▶ Stated problem:
Edit the records from the first line through the line with "genus: Sambucus", replacing "common name" with "vernacular name" and keeping everything else unchanged.

================

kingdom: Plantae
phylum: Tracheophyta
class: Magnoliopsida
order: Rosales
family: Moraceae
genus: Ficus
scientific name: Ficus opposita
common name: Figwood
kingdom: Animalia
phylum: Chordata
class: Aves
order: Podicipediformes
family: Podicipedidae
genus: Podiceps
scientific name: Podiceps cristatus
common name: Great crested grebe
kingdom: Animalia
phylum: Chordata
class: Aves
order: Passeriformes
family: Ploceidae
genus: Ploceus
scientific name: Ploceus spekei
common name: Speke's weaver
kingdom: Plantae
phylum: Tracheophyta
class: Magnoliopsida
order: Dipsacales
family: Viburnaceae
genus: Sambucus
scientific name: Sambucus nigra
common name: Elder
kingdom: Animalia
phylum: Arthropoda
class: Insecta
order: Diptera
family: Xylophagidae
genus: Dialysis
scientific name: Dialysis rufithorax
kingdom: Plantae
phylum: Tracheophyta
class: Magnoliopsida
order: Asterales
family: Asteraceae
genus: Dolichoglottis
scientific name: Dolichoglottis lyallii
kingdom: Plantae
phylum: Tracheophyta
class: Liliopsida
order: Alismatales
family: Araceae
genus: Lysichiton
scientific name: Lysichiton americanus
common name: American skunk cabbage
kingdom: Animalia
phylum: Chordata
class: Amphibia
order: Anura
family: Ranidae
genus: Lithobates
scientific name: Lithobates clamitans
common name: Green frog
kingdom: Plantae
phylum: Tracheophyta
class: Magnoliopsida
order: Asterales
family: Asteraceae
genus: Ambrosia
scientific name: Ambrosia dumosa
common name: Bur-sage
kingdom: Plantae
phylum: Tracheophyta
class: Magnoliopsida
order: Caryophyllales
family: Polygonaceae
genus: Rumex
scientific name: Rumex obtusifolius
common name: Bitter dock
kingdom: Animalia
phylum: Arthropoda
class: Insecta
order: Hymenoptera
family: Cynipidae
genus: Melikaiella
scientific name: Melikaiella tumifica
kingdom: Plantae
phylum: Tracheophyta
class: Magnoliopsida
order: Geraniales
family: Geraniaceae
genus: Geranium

================

▶ Written response:
kingdom: Plantae
phylum: Tracheophyta
class: Magnoliopsida
order: Rosales
family: Moraceae
genus: Ficus
scientific name: Ficus opposita
vernacular name: Figwood
kingdom: Animalia
phylum: Chordata
class: Aves
order: Podicipediformes
family: Podicipedidae
genus: Podiceps
scientific name: Podiceps cristatus
vernacular name: Great crested grebe
kingdom: Animalia
phylum: Chordata
class: Aves
order: Passeriformes
family: Ploceidae
genus: Ploceus
scientific name: Ploceus spekei
vernacular name: Speke's weaver
kingdom: Plantae
phylum: Tracheophyta
class: Magnoliopsida
order: Dipsacales
family: Viburnaceae
genus: Sambucus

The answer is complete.